Please help the floor sander said it needs to be removed before he starts . 
thank in advance . 
P.s What people will cover up with carpet and lino never ceases to amaze me ..

----------


## Dusty

First up, pull up the Lino which will leave the left over glue stuck to the boards, then hire an edge sander, 24 grit discs, some kerosene and a tub of elbow grease. Then proceed to sand it all off. 
Click this link HERE to see some pics of what I'm talking about.

----------


## jags

thanks dusty  
Was hoping you would be the one to reply as i was sure you could help . I will do as you have mentioned . 
Any advice on how to get the lino up it is the old stuff ...eg paper like on the base with a thin vinyl skin  on the top and if i use a scraper the top comes off but leaves the rest of the paper . 
thanks for the help it is great appreciated . 
rob

----------


## Dusty

> thanks dusty  
> Was hoping you would be the one to reply as i was sure you could help . I will do as you have mentioned . 
> Any advice on how to get the lino up it is the old stuff ...eg paper like on the base with a thin vinyl skin  on the top and if i use a scraper the top comes off but leaves the rest of the paper . 
> thanks for the help it is great appreciated . 
> rob

  The Lino coming off and the paper remaining is pretty standard for what you have there. Use a wide chisel, and/or a sharp(ish) scraper and just concentrate on pulling the Lino away from the backing. Then once that's done, look at doing the sanding to clean up the rest.

----------


## Uncle Bob

> Any advice on how to get the lino up it is the old stuff ...eg paper like on the base with a thin vinyl skin  on the top and if i use a scraper the top comes off but leaves the rest of the paper .

  Try using a spade.

----------


## Dusty

> Try using a spade.

  Yeah, that might work. In fact, they even have one running the country in the States.

----------


## nomad

> Hi All  
> the last crazy owner desided to glue the lino to the floor . (about 30 year ago )

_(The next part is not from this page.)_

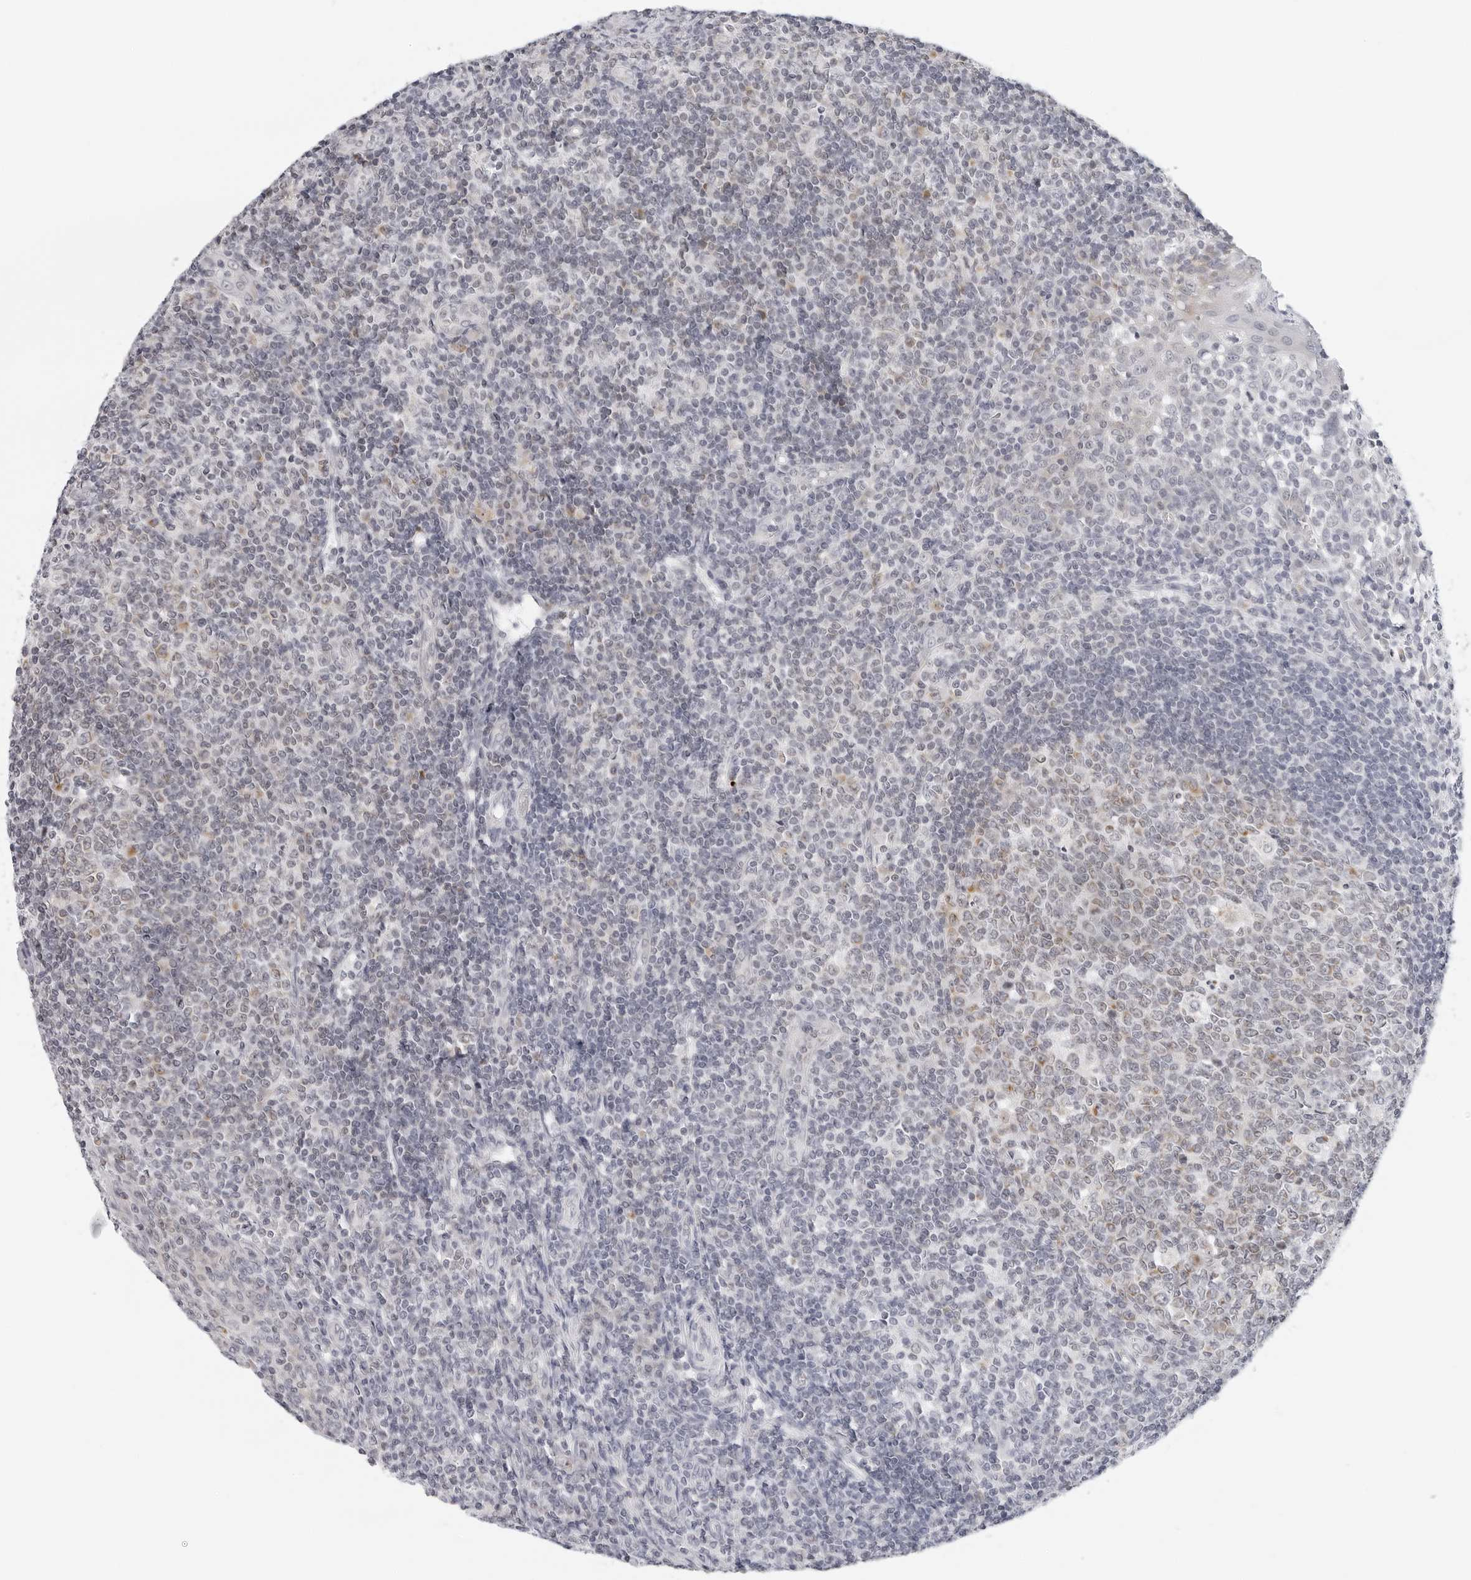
{"staining": {"intensity": "moderate", "quantity": "<25%", "location": "cytoplasmic/membranous"}, "tissue": "tonsil", "cell_type": "Germinal center cells", "image_type": "normal", "snomed": [{"axis": "morphology", "description": "Normal tissue, NOS"}, {"axis": "topography", "description": "Tonsil"}], "caption": "Germinal center cells display low levels of moderate cytoplasmic/membranous positivity in about <25% of cells in normal tonsil. Immunohistochemistry stains the protein of interest in brown and the nuclei are stained blue.", "gene": "CIART", "patient": {"sex": "female", "age": 19}}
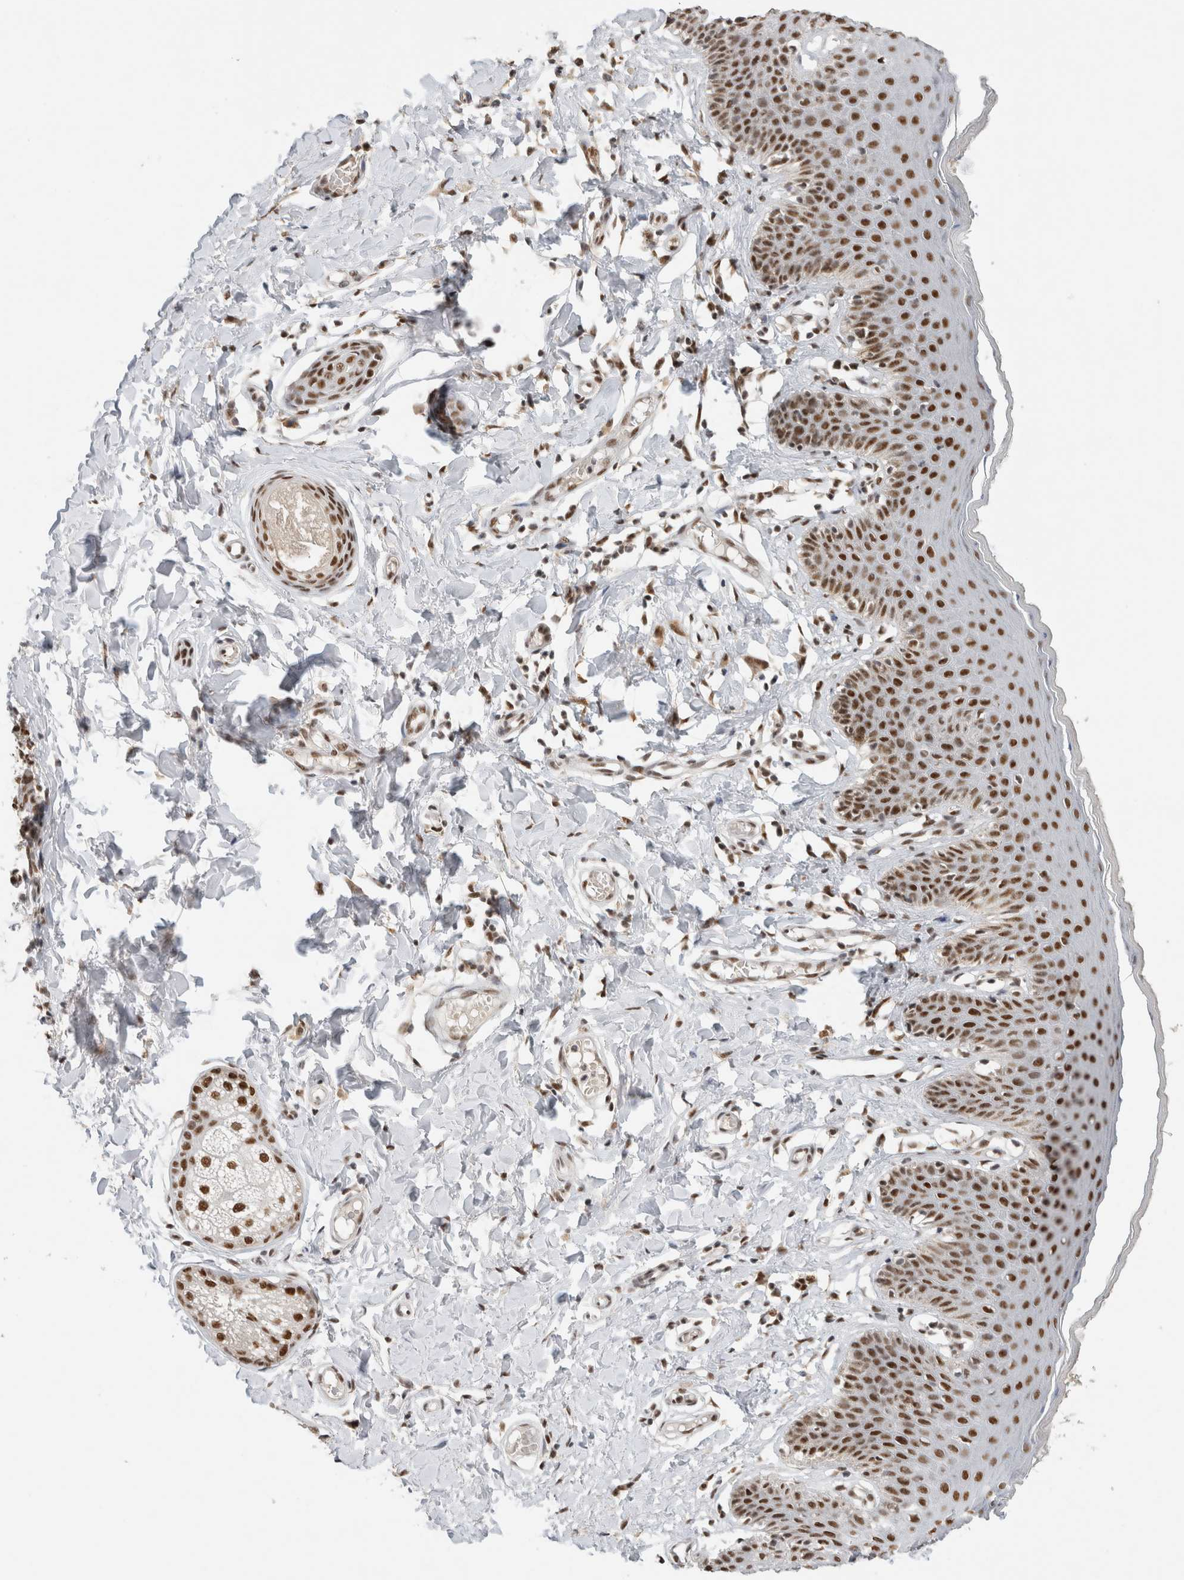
{"staining": {"intensity": "strong", "quantity": ">75%", "location": "nuclear"}, "tissue": "skin", "cell_type": "Epidermal cells", "image_type": "normal", "snomed": [{"axis": "morphology", "description": "Normal tissue, NOS"}, {"axis": "topography", "description": "Vulva"}], "caption": "The photomicrograph exhibits a brown stain indicating the presence of a protein in the nuclear of epidermal cells in skin.", "gene": "DDX42", "patient": {"sex": "female", "age": 66}}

  Sounds like the previous owner of your house was as brainy as the previous owner of mine. Fixing what they stuffed up is 4 times harder than it should be.  :Annoyed:

----------


## jags

thanks for the help it was greatly appreciated . 
nine hours later and one sore as hell thumb  and the job is done .
i understand why there is not a hold lock on the on button but pressing it down for 9 hour really does suck ...  
in the end i used the long handled scraper once i had  sharpened the end  to get the top of the lino off and then hit it with the 24 grit  it was a hell of a job and very slow but it is now ready to get sanded properly .  
i wil try and get a before and after pic .. 
thanks again i'm off for what i feel is a well deserve beer or six ...  
rob

----------